We all know that oversharing in the workplace is generally a bad idea, right? You could say something inappropriate to the wrong person and they could think less of you, use the information against you, gossip. They could even become your boss someday.
So why do we do it? Well, often we just don't think before we speak. Remember my coworker, Mr. Tambourine Man? He says he thought he was being funny, but could tell immediately by the resounding silence of everyone around him that he had made a grave miscalculation.
I must admit: Some of the most interesting people I know share too much. And sometimes a little oversharing can even be a good career move. By judiciously—a key word here—revealing a secret or something private about yourself at work, you can garner support, get people to open up about themselves, or more quickly build friendships and alliances. Think of how politicians share a little bit about themselves to get people to identify with and like them.
But what is interesting at a cocktail party can be distracting in the office. So how do you shut up a privacy-challenged coworker—if that's what you want to do—without confronting them and possibly ruining the work relationship?
I spoke with one North Carolina man so desperate to cut off a colleague who bent his ear for a half-hour at a time about his disappointments in life that he devised a way to send an automatic instant message to a second colleague, requesting help. "When so-and-so would stop by and it was evident that he wasn't in a hurry to move on, I'd wait for an opportunity to make a quick, unseen click on my computer, and wait," says the 48-year-old software-company project manager, who didn't want his name used. "A minute or so later my phone would ring and, looking at the caller ID, I could say, 'I've got to get this.'"
Too much work? Then try this: Whatever you do, do not reward the oversharing behavior. Don't listen. Don't laugh, even out of nervousness. Change the subject. Try my late grandmother's line: When she was stuck listening to something she deemed overly personal, she put a hand on the speaker's shoulder and said, "I'm sorry, that is just too sad to talk about."

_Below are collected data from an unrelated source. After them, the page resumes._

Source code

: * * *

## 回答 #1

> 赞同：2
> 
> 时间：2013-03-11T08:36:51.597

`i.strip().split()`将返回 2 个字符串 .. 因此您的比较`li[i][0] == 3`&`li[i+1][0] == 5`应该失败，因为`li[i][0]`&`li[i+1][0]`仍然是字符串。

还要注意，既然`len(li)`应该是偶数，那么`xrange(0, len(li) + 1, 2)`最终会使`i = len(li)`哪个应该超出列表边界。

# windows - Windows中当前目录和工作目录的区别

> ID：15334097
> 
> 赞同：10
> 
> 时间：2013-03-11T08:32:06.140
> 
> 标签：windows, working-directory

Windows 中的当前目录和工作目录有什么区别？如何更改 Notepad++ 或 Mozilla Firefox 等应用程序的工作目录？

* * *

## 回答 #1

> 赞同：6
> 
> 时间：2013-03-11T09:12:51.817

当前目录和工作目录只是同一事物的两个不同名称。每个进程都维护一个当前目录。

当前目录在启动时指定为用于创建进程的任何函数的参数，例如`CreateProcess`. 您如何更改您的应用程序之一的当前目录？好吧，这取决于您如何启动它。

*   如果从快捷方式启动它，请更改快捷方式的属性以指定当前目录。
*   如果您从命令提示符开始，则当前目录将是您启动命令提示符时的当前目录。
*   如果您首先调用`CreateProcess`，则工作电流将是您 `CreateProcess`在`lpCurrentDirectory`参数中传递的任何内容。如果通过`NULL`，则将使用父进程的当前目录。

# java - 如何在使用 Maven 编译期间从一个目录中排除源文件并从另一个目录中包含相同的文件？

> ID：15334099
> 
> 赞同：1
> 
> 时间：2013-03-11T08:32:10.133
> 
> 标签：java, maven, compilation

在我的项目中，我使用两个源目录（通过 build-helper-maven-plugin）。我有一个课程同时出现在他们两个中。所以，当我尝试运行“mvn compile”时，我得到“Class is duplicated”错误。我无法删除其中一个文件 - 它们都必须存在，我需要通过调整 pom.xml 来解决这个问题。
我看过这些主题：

Or you can always try Mike Dowd's "even more information" technique. As soon as someone starts to reveal a little too much to the 51-year-old architect from Portland, Ore., he interrupts with a story of his own:
"Wow! Then what happened? But before you tell me, I've got to warn you that sometimes when I hear stuff like this, I get this awful rash—in fact, I can feel it coming on now. The only thing that calms me is to hold Mr. Snuggies, the stuffed-animal monkey I got when I was little and broke my ankle and the bone penetrated the skin and was completely exposed, and there was this putrid yellowish pus everywhere!
"The doctor's eyes got so wide when he was treating me, he looked like a space alien—not the fictional ones in movies, but the ones I saw in the park last night.
"So what were you saying? Don't mind my scratching."